Heidnische Frühjahrsbräuche

An die alten Sagen vom Hexensabbat erinnern jedes Jahr Tausende Menschen. Sie reisen in die Orte rund um den Brocken im Harz und feiern dort. Einige verkleiden sich als Hexen und Teufel. Sie malen sich zum Beispiel die Gesichter an oder kleben sich große Nasen und Warzen auf. Zu dem Fest gehören auch Umzüge, Feuerwerke und Musik.

Ihre Wurzel hat die Walpurgisnacht in heidnischen Frühjahrsbräuchen, bei denen die Ankunft des Frühlings mit nächtlichen Freudenfeuern gefeiert wurde. Nach altem Volksglauben vertreiben in dieser Nacht die germanischen Götter Wotan und Freya die Winter-Dämonen und zeugen den Frühling.

Eine Hexengestalt sitzt vor einem Walpurgisfeuer auf dem Hexentanzplatz in Thale (Sachsen-Anhalt). Foto: dpa/Matthias Bein

Keltisches Fest Beltane

Ursprünglich wurde in der Nacht vom 30. April auf den 1. Mai mit dem keltischen Beltane eines der größten heidnischen Frühlingsfeste gefeiert. Ganze Dorfgemeinschaften trafen sich aus diesem Anlass zum Tanzen und Schmausen an bestimmten Orten im Wald oder auf einem Hügel.

Nachdem seitens der kirchlichen Obrigkeit derartige Feste als verwerflicher „Heidenspuk“ verboten worden waren, wurden sie im Mittelalter zum Hexensabbat umgemünzt, den jeder ehrbare Mensch fortan zu meiden und zu fürchten hatte.

Walpurgisnacht auf dem Erfurter Domplatz. Foto: dpa/Martin Schutt

Hexenritt auf dem Blocksberg

Dem Volksmund nach trafen sich die Hexen zunächst am Hexentanzplatz in Thale im Harz und ritten dann auf ihren Besen hinauf zum Brocken, dem höchsten Gipfel Nordeutschlands, um mit dem Teufel zu tanzen.

Wie unzählige Legenden und Sagen berichten, sollen sie in der Walpurgisnacht auch auf Katzen oder Ziegenböcken auf den Blocksberg reiten, um am großen Hexentanz teilzunehmen.

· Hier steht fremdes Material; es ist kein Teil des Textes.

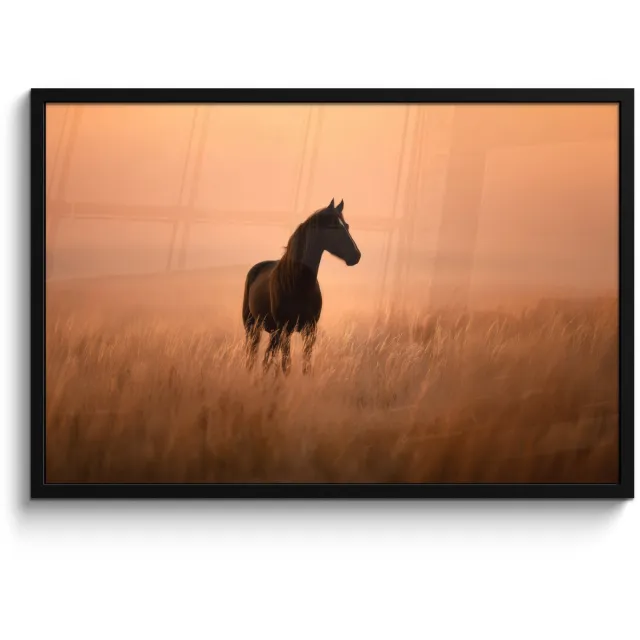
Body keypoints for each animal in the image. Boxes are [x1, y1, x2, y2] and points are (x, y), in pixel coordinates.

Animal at [242, 198, 361, 375]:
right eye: (334, 226)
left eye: (346, 225)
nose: (356, 256)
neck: (298, 283)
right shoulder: (285, 329)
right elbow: (286, 364)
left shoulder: (309, 330)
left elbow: (306, 364)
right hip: (253, 326)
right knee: (254, 355)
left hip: (273, 332)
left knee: (267, 357)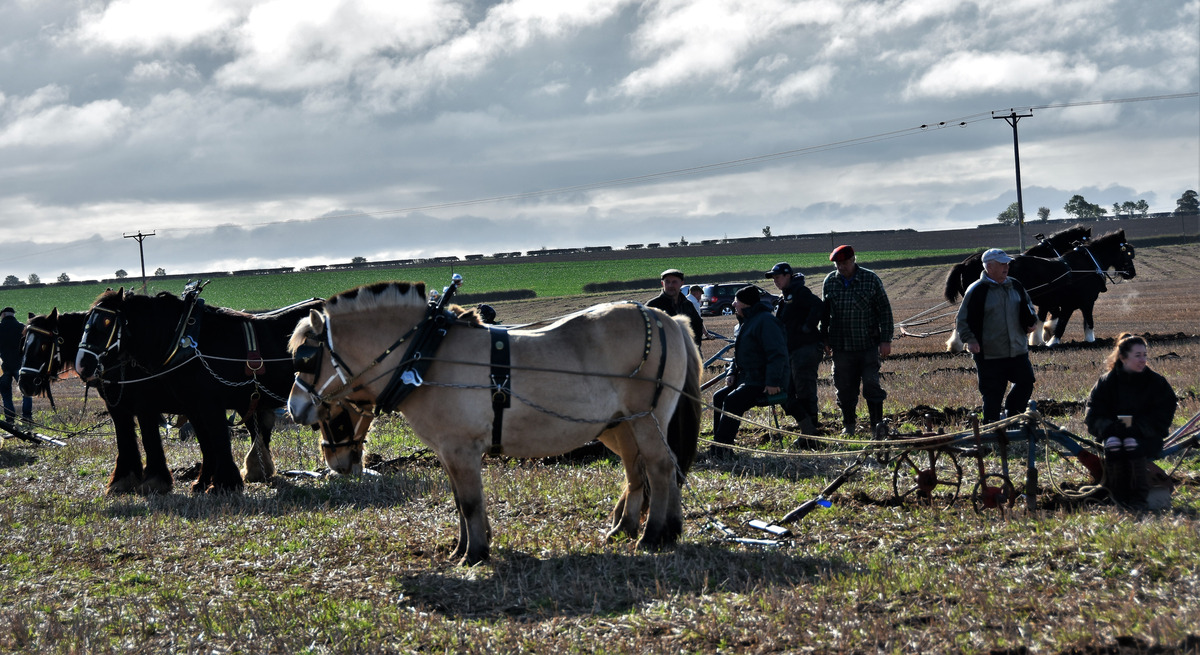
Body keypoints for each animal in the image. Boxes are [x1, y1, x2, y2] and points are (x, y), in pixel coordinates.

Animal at [18, 309, 175, 491]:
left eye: (43, 345)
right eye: (24, 345)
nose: (24, 384)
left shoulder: (144, 406)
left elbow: (149, 437)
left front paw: (156, 479)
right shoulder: (116, 406)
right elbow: (124, 435)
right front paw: (123, 478)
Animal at [78, 287, 326, 491]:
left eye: (107, 323)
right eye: (86, 322)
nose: (82, 364)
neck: (185, 341)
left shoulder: (209, 404)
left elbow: (218, 439)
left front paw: (225, 483)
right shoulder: (192, 407)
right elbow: (206, 443)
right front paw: (204, 480)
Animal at [288, 279, 700, 561]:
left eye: (305, 357)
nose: (293, 407)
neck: (426, 353)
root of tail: (666, 318)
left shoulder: (461, 448)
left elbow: (470, 501)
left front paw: (474, 554)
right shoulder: (449, 452)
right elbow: (460, 501)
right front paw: (463, 548)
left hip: (646, 418)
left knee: (660, 467)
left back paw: (653, 534)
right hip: (623, 425)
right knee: (642, 470)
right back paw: (641, 528)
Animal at [945, 225, 1132, 345]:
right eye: (1084, 239)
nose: (1131, 272)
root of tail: (964, 263)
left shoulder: (1047, 300)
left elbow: (1045, 316)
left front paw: (1041, 337)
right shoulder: (1052, 300)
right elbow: (1053, 316)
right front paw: (1045, 335)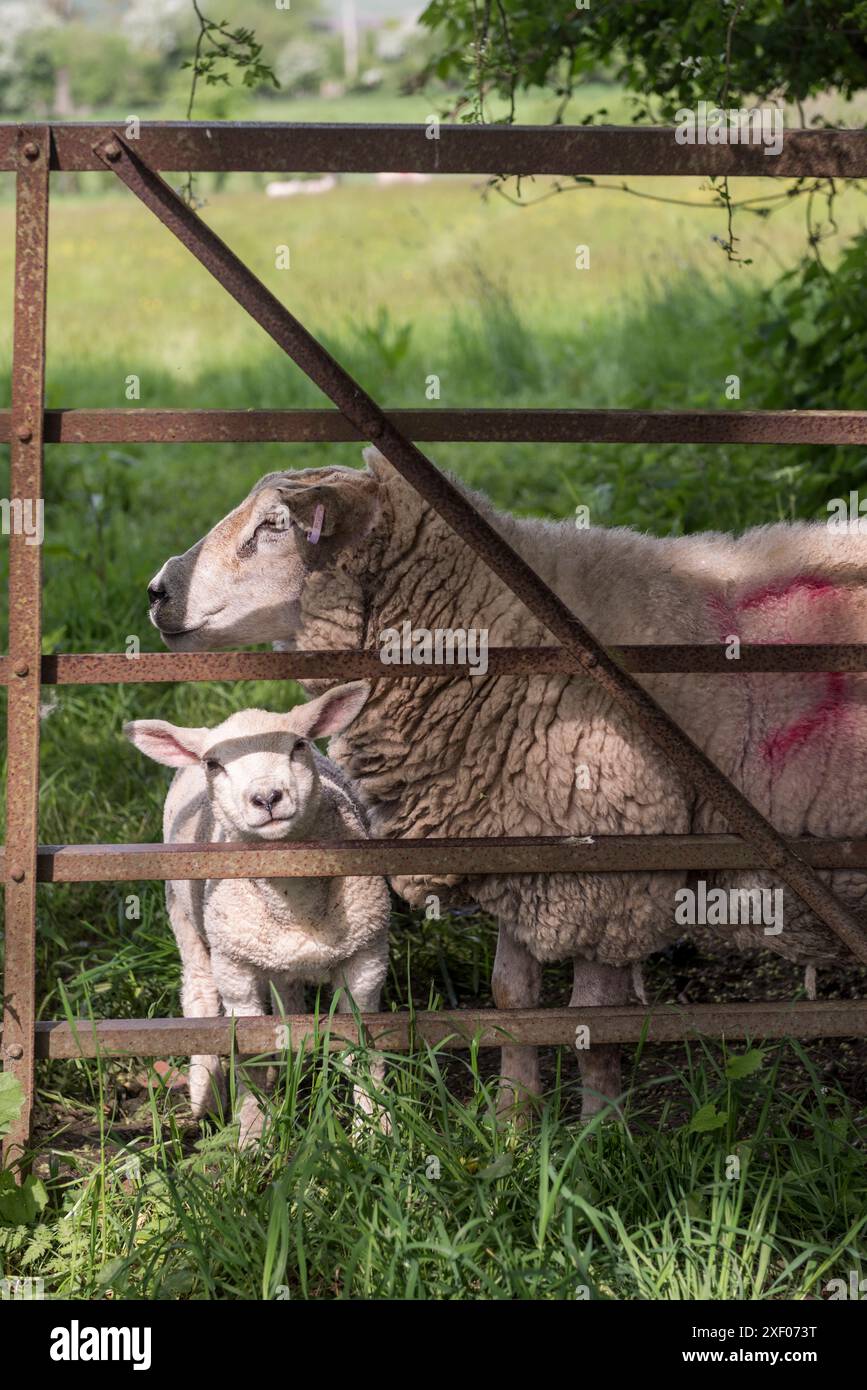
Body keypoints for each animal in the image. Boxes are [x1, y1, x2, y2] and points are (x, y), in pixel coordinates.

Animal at [123, 678, 391, 1145]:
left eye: (299, 745)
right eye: (214, 764)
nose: (266, 797)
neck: (293, 902)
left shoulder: (368, 955)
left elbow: (362, 1043)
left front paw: (374, 1130)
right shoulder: (235, 969)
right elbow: (248, 1045)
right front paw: (251, 1134)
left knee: (288, 1000)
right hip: (186, 919)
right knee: (198, 993)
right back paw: (206, 1094)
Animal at [145, 450, 867, 1123]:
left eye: (275, 526)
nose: (155, 591)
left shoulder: (611, 872)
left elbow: (592, 1016)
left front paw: (597, 1128)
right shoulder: (524, 839)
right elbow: (512, 999)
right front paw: (512, 1125)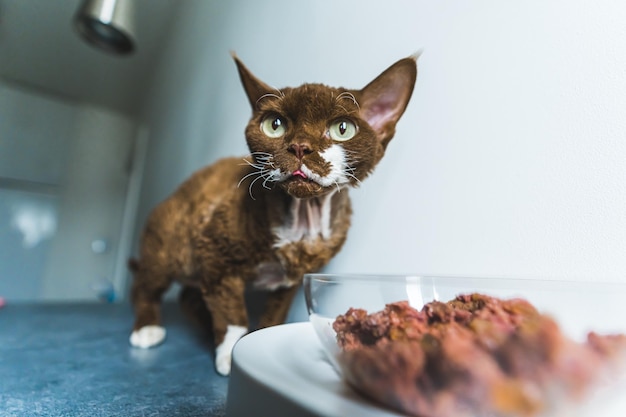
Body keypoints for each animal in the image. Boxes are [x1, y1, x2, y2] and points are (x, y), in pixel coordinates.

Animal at [128, 51, 414, 374]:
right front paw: (231, 354)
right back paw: (148, 329)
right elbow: (232, 316)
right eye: (274, 125)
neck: (302, 223)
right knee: (146, 285)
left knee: (188, 295)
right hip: (168, 246)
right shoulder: (215, 255)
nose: (300, 146)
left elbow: (275, 314)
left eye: (343, 129)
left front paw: (254, 340)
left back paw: (204, 326)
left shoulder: (293, 278)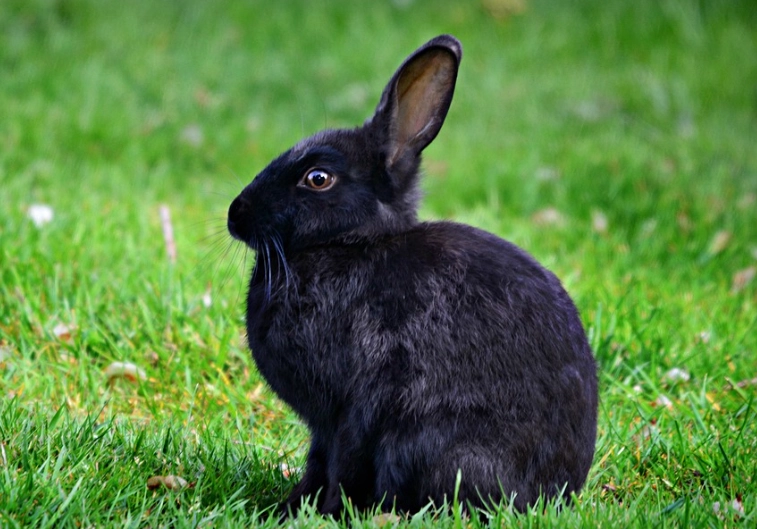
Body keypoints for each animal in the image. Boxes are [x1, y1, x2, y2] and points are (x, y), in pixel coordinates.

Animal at [227, 34, 598, 516]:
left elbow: (341, 462)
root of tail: (557, 492)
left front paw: (326, 513)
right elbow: (318, 461)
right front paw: (290, 507)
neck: (350, 243)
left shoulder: (353, 407)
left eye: (318, 178)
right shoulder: (325, 426)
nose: (236, 214)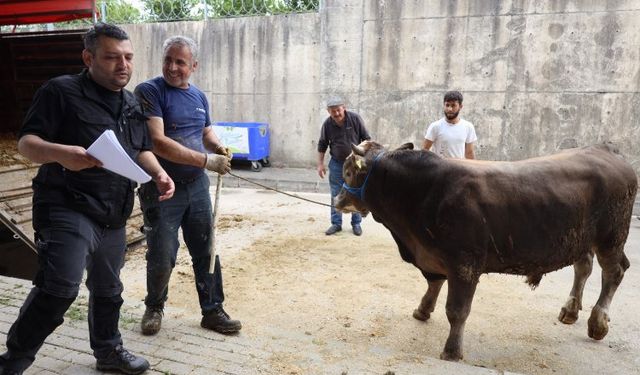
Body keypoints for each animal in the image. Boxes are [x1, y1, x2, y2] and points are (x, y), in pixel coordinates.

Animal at [338, 140, 636, 362]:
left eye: (348, 171)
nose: (338, 199)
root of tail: (606, 149)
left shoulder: (465, 264)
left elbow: (457, 310)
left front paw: (452, 351)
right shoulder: (434, 255)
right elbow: (433, 284)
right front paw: (422, 310)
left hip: (611, 238)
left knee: (615, 272)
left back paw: (598, 323)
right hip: (580, 239)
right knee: (583, 267)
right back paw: (570, 310)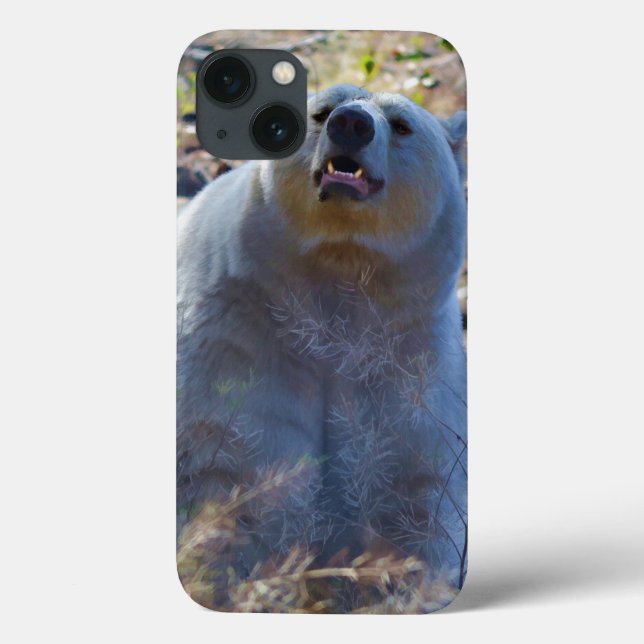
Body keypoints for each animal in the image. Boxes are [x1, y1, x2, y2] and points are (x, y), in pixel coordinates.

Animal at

Bevor sie jedoch dort und auf vielen anderen – zumeist nur in der jeweiligen Region bekannten – „Hexentanzplätzen“ mit dem Teufel das Tanzbein schwingen, treiben sie auf ihrer Reise allerlei Schabernack und richten so manchen Schaden an.

Richtig populär wurde die Walpurgisnacht durch Johann Wolfgang von Goethes „Faust“. Darin überredet Mephisto Faust, an einer Hexenfeier teilzunehmen. „Dort strömt die Menge zu dem Bösen; da muss sich manches Rätsel lösen“, hofft der verzweifelte Faust.

Als Hexen und Teufel Kostümierte feiern im Kurpark in Braunlage (Sachsen-Anhalt) Walpurgis. Foto: dpa/Matthias Bein

Namensgeberin Walburga

Die Volkskundler des Landschaftsverbandes Rheinland (LVR) sind sich allerdings sicher, dass die Walpurgisnacht ursprünglich nichts mit Hexen zu tun hatte. Nach ihren Recherchen wurde der 1. Mai seit dem achten Jahrhundert als Tag der Waffenschau der Wehrfähigen begangen. Mit diesem Musterungstermin könnte das Recht zusammenhängen, vor dem Eintritt in den Militärdienst noch einmal ausgiebig „über die Stränge zu schlagen“.

Fest steht, dass die Nacht zum 1. Mai zwar ihren Namen von der heiligen Walburga bekam, sonst aber nichts mit ihr zu tun hat. Die aus England stammende und 779 oder 780 gestorbene Heidenheimer Äbtissin Walburga, deren Gebeine in Eichstätt bestattet sind, wurde durch Papst Hadrian II. (867 bis 872) heiliggesprochen.

Walpurgisnacht im Volksglauben

Um ihrem dämonischen Treiben ein wenig Einhalt zu gebieten, wurde in der Walpurgisnacht vielerorts mit den als geweiht geltenden Glocken geläutet. Der Klang sollte die Hexen vertreiben und sie davon abhalten, von den Kirchenglocken ein Stück abzubeißen.

Thale: Eine Teufelsskulptur blickt auf ein Feuer. Foto: dpa/Matthias Bein

Dennoch – so warnte der Volksglaube – sind in dieser Nacht alle Zaubermächte entfesselt: Menschen können ganz nach Belieben gewandelt oder verwandelt werden. Pflanzen stellen ihr Wachstum ein, und Wasser kann zu Wein werden.

Besonderen Gefahren sind die Kühe im Stall ausgesetzt, da die nächtlichen Besucherinnen versuchen, die Milch zu verhexen. Um das zu verhindern, stellten die Bauern zwei gekreuzte Besen vor die Stalltüren. Sie galten als unüberwindbare Barriere für umherziehende Hexen. Ein einzelner Besen durfte indes nicht auf dem Hof oder vor dem Haus zurückbleiben. Er hätte ansonsten einer Hexe als Transportmittel dienen können.

Frauen über Jahrhunderte als Hexen verfolgt

Die Alte, die Zauberin, die Magierin – es gibt einige Synonyme für Hexe, die wohl stets eine Wissende war, mit Kräutern heilen und vielleicht nicht hellsehen, aber doch Zusammenhänge deuten konnte. Wissen aber beanspruchte einzig und allein der Klerus für sich. Deshalb wurden wissende Frauen als Hexen dämonisiert und verfolgt.

Mythische Gestalten sitzen vor einem Walpurgisfeuer auf dem Hexentanzplatz in Thale. Foto: dpa/Matthias Bein

Sogar Hebammen wurden als Hexen diffamiert und als Hexen verbrannt. So erging es vielen wissenden Frauen im ganzen Land, besonders aber im Harz, einem Schwerpunkt der Hexenverfolgung. In ganz Europa geht man von rund 50 000 Frauen aus, die dämonisiert und als Hexen verbrannt wurden.

Tatsächlich war die vermeintliche Teilnahme an solch einem „Hexensabbat“ ein Hauptanklagepunkt bei zahlreichen Hexenprozessen der frühen Neuzeit. Nach heutigen Schätzungen fielen dem Hexenwahn bis zu 60 000 Frauen, Männer, sogar Kinder zum Opfer, fast die Hälfte davon in Deutschland.